(Exercise data begins)

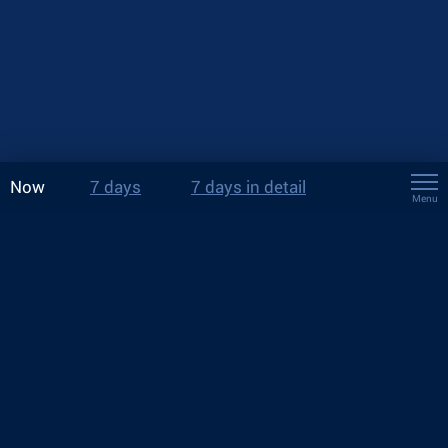
Now
7 days
7 days in detail
Menu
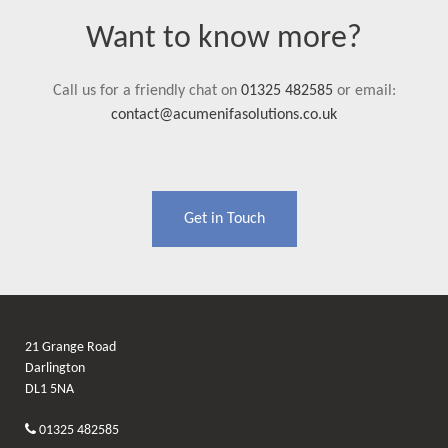
Want to know more?
Call us for a friendly chat on
01325 482585
or email:
contact@acumenifasolutions.co.uk
Get in Touch
21 Grange Road
Darlington
DL1 5NA
01325 482585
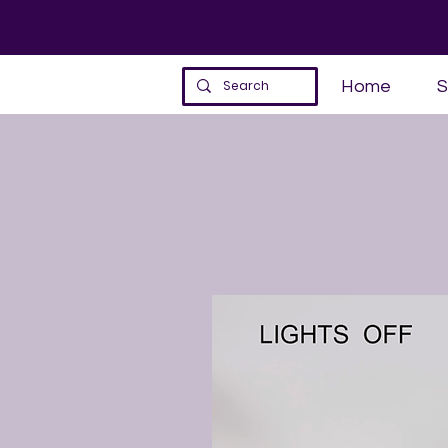
Home
S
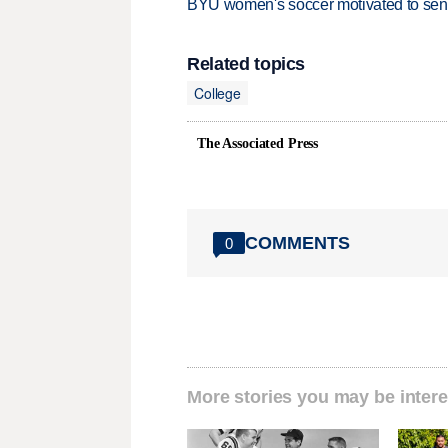
BYU women's soccer motivated to send 
Related topics
College
The Associated Press
COMMENTS
0
More stories you may be intere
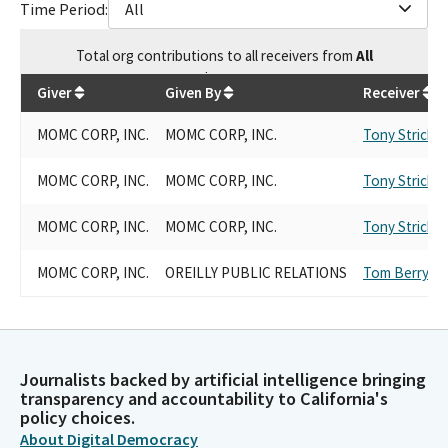
Time Period:
All
Total
org contributions
to all receivers
from
All
$
3,500
Giver
Given By
Receiver
MOMC CORP, INC.
MOMC CORP, INC.
Tony Strickla
MOMC CORP, INC.
MOMC CORP, INC.
Tony Strickla
MOMC CORP, INC.
MOMC CORP, INC.
Tony Strickla
MOMC CORP, INC.
OREILLY PUBLIC RELATIONS
Tom Berryhill
Journalists backed by artificial intelligence bringing
transparency and accountability to California's
policy choices.
About Digital Democracy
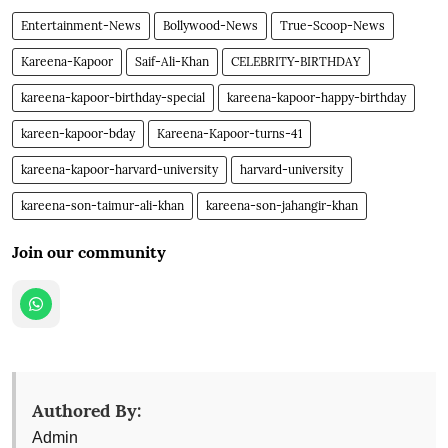
Entertainment-News
Bollywood-News
True-Scoop-News
Kareena-Kapoor
Saif-Ali-Khan
CELEBRITY-BIRTHDAY
kareena-kapoor-birthday-special
kareena-kapoor-happy-birthday
kareen-kapoor-bday
Kareena-Kapoor-turns-41
kareena-kapoor-harvard-university
harvard-university
kareena-son-taimur-ali-khan
kareena-son-jahangir-khan
Join our community
Authored By:
Admin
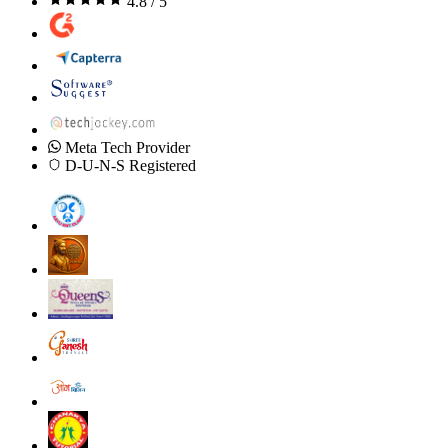
4.8 / 5
Meta Tech Provider
D-U-N-S Registered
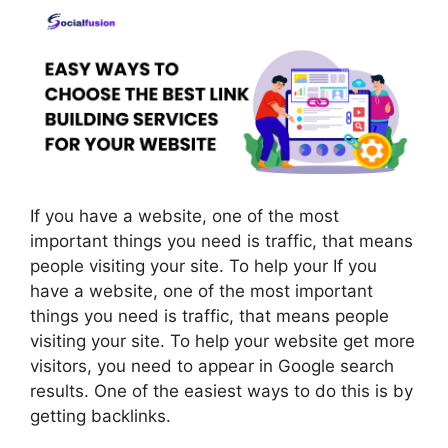
If you have a website, one of the most
important things you need is traffic, that means
people visiting your site. To help your If you
have a website, one of the most important
things you need is traffic, that means people
visiting your site. To help your website get more
visitors, you need to appear in Google search
results. One of the easiest ways to do this is by
getting backlinks.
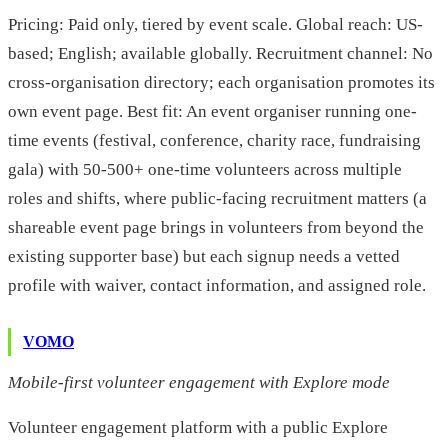
Pricing: Paid only, tiered by event scale. Global reach: US-
based; English; available globally. Recruitment channel: No
cross-organisation directory; each organisation promotes its
own event page. Best fit: An event organiser running one-
time events (festival, conference, charity race, fundraising
gala) with 50-500+ one-time volunteers across multiple
roles and shifts, where public-facing recruitment matters (a
shareable event page brings in volunteers from beyond the
existing supporter base) but each signup needs a vetted
profile with waiver, contact information, and assigned role.
VOMO
Mobile-first volunteer engagement with Explore mode
Volunteer engagement platform with a public Explore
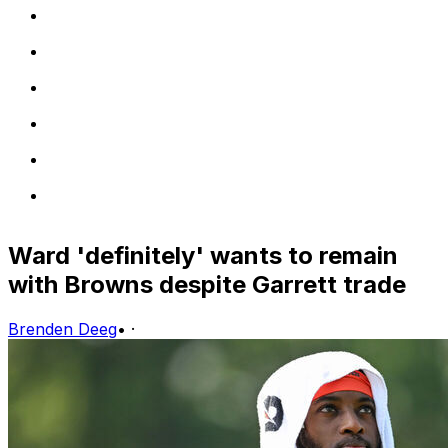
Ward 'definitely' wants to remain
with Browns despite Garrett trade
Brenden Deeg
•
·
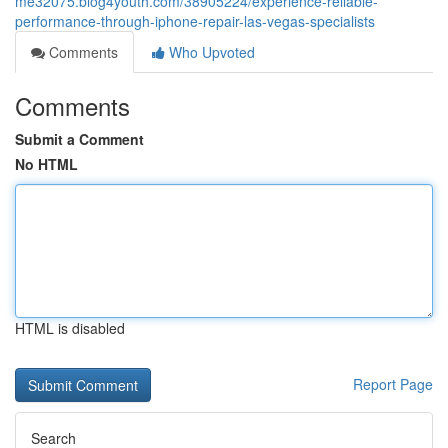
me32075.blog4youth.com/38905224/experience-reliable-
performance-through-iphone-repair-las-vegas-specialists
Comments
Who Upvoted
Comments
Submit a Comment
No HTML
HTML is disabled
Report Page
Search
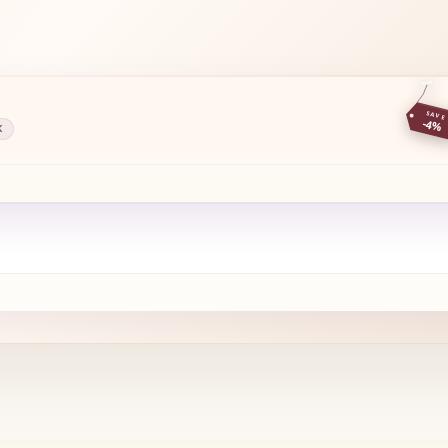
SAVE
-4%
K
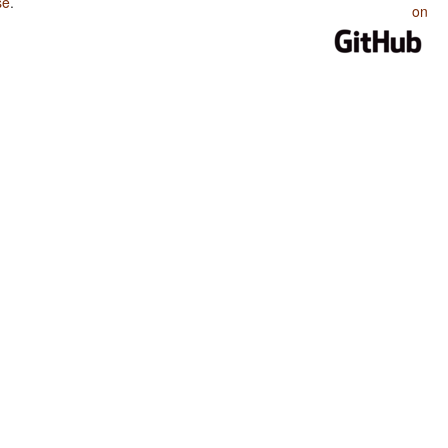
se
.
on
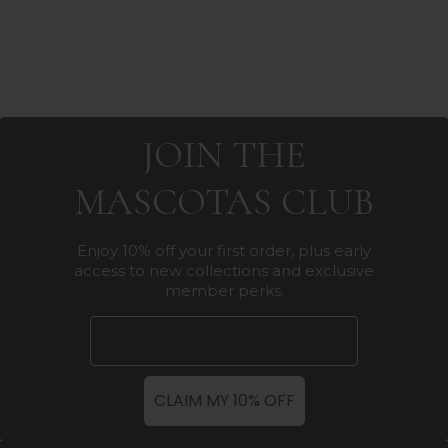
JOIN THE
MASCOTAS CLUB
Enjoy 10% off your first order, plus early
access to new collections and exclusive
member perks.
Email
CLAIM MY 10% OFF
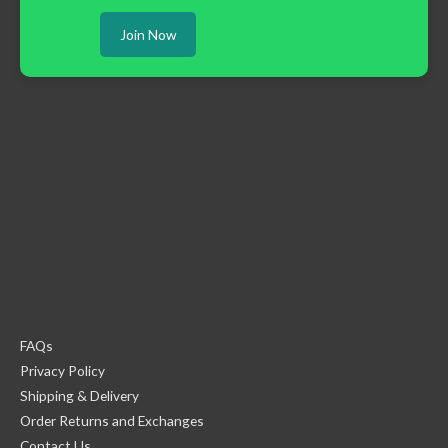
Join Now
FAQs
Privacy Policy
Shipping & Delivery
Order Returns and Exchanges
Contact Us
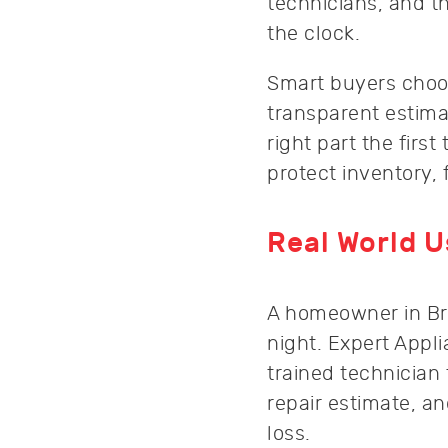
technicians, and t
the clock.
Smart buyers choos
transparent estima
right part the fir
protect inventory, 
Real World 
A homeowner in Broo
night. Expert App
trained technician
repair estimate, a
loss.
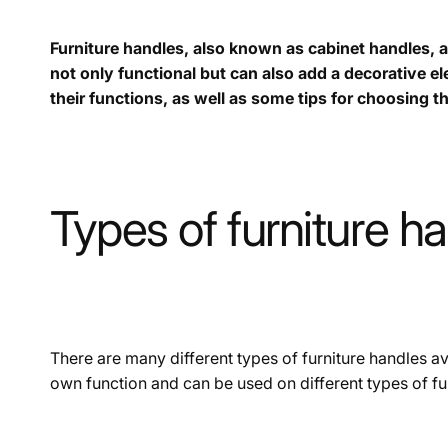
Furniture handles, also known as cabinet handles, a
not only functional but can also add a decorative ele
their functions, as well as some tips for choosing th
Types of furniture h
There are many different types of furniture handles ava
own function and can be used on different types of fur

(Exercise data ends)

Work to complete
Could you edit the records above so that "MOMC CORP, INC." reads "MOMC CORPORATION" throughout, leaving every other line unchanged and omitting the pictures from your answer?

Answer to this task
Now
7 days
7 days in detail
Menu
Want to know more?
Call us for a friendly chat on
01325 482585
or email:
contact@acumenifasolutions.co.uk
Get in Touch
21 Grange Road
Darlington
DL1 5NA
01325 482585
Home
S
BYU women's soccer motivated to send 
Related topics
College
The Associated Press
COMMENTS
0
More stories you may be intere
Time Period:
All
Total
org contributions
to all receivers
from
All
$
3,500
Giver
Given By
Receiver
MOMC CORPORATION
MOMC CORPORATION
Tony Strickla
MOMC CORPORATION
MOMC CORPORATION
Tony Strickla
MOMC CORPORATION
MOMC CORPORATION
Tony Strickla
MOMC CORPORATION
OREILLY PUBLIC RELATIONS
Tom Berryhill
Journalists backed by artificial intelligence bringing
transparency and accountability to California's
policy choices.
About Digital Democracy
Entertainment-News
Bollywood-News
True-Scoop-News
Kareena-Kapoor
Saif-Ali-Khan
CELEBRITY-BIRTHDAY
kareena-kapoor-birthday-special
kareena-kapoor-happy-birthday
kareen-kapoor-bday
Kareena-Kapoor-turns-41
kareena-kapoor-harvard-university
harvard-university
kareena-son-taimur-ali-khan
kareena-son-jahangir-khan
Join our community
Authored By:
Admin
4.8 / 5
Meta Tech Provider
D-U-N-S Registered
If you have a website, one of the most
important things you need is traffic, that means
people visiting your site. To help your If you
have a website, one of the most important
things you need is traffic, that means people
visiting your site. To help your website get more
visitors, you need to appear in Google search
results. One of the easiest ways to do this is by
getting backlinks.
Pricing: Paid only, tiered by event scale. Global reach: US-
based; English; available globally. Recruitment channel: No
cross-organisation directory; each organisation promotes its
own event page. Best fit: An event organiser running one-
time events (festival, conference, charity race, fundraising
gala) with 50-500+ one-time volunteers across multiple
roles and shifts, where public-facing recruitment matters (a
shareable event page brings in volunteers from beyond the
existing supporter base) but each signup needs a vetted
profile with waiver, contact information, and assigned role.
VOMO
Mobile-first volunteer engagement with Explore mode
Volunteer engagement platform with a public Explore
Ward 'definitely' wants to remain
with Browns despite Garrett trade
Brenden Deeg
•
·
me32075.blog4youth.com/38905224/experience-reliable-
performance-through-iphone-repair-las-vegas-specialists
Comments
Who Upvoted
Comments
Submit a Comment
No HTML
HTML is disabled
Report Page
Search
SAVE
-4%
K
se
.
on
JOIN THE
MASCOTAS CLUB
Enjoy 10% off your first order, plus early
access to new collections and exclusive
member perks.
Email
CLAIM MY 10% OFF
Join Now
FAQs
Privacy Policy
Shipping & Delivery
Order Returns and Exchanges
Contact Us
technicians, and t
the clock.
Smart buyers choos
transparent estima
right part the fir
protect inventory, 
Real World 
A homeowner in Broo
night. Expert App
trained technician
repair estimate, a
loss.
Furniture handles, also known as cabinet handles, a
not only functional but can also add a decorative ele
their functions, as well as some tips for choosing th
Types of furniture h
There are many different types of furniture handles ava
own function and can be used on different types of fur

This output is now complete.